AWS Snowball Edge doesn’t compete with Nutanix but…

By Published On: December 9, 2016

I made a hyperbolic statement on Twitter. I claimed that AWS’ Snowball Edge device was a direct competitor to Nutanix and other hyperconverged platforms. It’s Twitter. Tweets like mine are meant to generate conversation. It’s equivalent to clickbait. Of course, Snowball Edge isn’t a direct competitor to Nutanix and other HCI solutions. I further explained my position over on TechRepublic.com. However, Snowball edge strengthens Amazon’s position as a competitor to traditional IT including classic HCI.

 
While hyperbole, there is some truth in my statement. Snowball Edge has limited computing. Snowball Edge extends the Greengrass platform to the edge of a customer’s network. Companies such as Cisco call this capability Fog Computing. Fog computing is the overlay between a public cloud and a user’s on-premises compute. 

Cloud computing at the edge

By providing an edge computing devices, AWS has removed a barrier to adopting public cloud as the replacement to traditional customer owned computing. Snowball Edge is not just a challenge to Nutanix; it’s a challenge to the notion that AWS lacks the technical capability to replace legacy IT infrastructure. 

The proximity of compute to data is always a challenge to the centralizing IT services. AWS and cloud providers face the same challenge regardless of the label. Over the past few years, enterprises pushed to centralize compute services. By centralizing compute, IT organizations reduce the cost of compute services and raise the level of reliability. Data gravity quickly becomes a factor. Data gravity proves time and time again a challenge to the centralized data center model. 
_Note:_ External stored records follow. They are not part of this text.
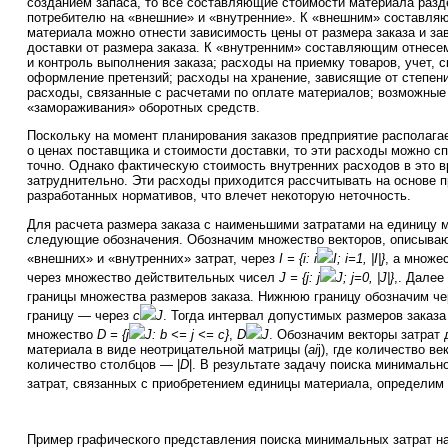
созданием запаса, то все составляющие стоимости материала разд
потребителю на «внешние» и «внутренние». К «внешним» составля
материала можно отнести зависимость цены от размера заказа и за
доставки от размера заказа. К «внутренним» составляющим отнесе
и контроль выполнения заказа; расходы на приемку товаров, учет, 
оформление претензий; расходы на хранение, зависящие от степени
расходы, связанные с расчетами по оплате материалов; возможные 
«замораживания» оборотных средств.
Поскольку на момент планирования заказов предприятие располаг
о ценах поставщика и стоимости доставки, то эти расходы можно с
точно. Однако фактическую стоимость внутренних расходов в это 
затруднительно. Эти расходы приходится рассчитывать на основе 
разработанных нормативов, что влечет некоторую неточность.
Для расчета размера заказа с наименьшими затратами на единицу 
следующие обозначения. Обозначим множество векторов, описыва
«внешних» и «внутренних» затрат, через
I = {i: i
I; i=1, |I|}
, а множе
через множество действительных чисел
J = {j: j
J; j=0, |J|}
,. Дале
границы множества размеров заказа. Нижнюю границу обозначим ч
границу — через
c
J
. Тогда интервал допустимых размеров заказа
множество
D = {j
J: b <= j <= c}
,
D
J
. Обозначим векторы затрат 
материала в виде неотрицательной матрицы (
аi
j), где количество ве
количество столбцов — |
D
|. В результате задачу поиска минимальн
затрат, связанных с приобретением единицы материала, определим
Пример графического представления поиска минимальных затрат н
Andy Jassy’s wind turbine use case isn’t unique in the challenges presented. The data locality problem exists in medical research, oil and gas, and many areas. Data is too big to ship to the cloud for real time processing. A simple solution in traditional IT is to deploy an HCI cluster local to the data source. HCI provides ease of management and enough local compute to meet some business needs. 

With Greengrass and Snowball Edge type devices, AWS potentially replaces the need for HCI. Today, Greengrass on Snowball Edge is too small for heavy compute use cases. However, Snowball Edge produces just enough compute to offer an alternative for some HCI use cases. 

Snowball Edge doesn’t compete against HCI directly. Like every other AWS service, Snowball Edge helps AWS compete against all on-premises compute options including HCI.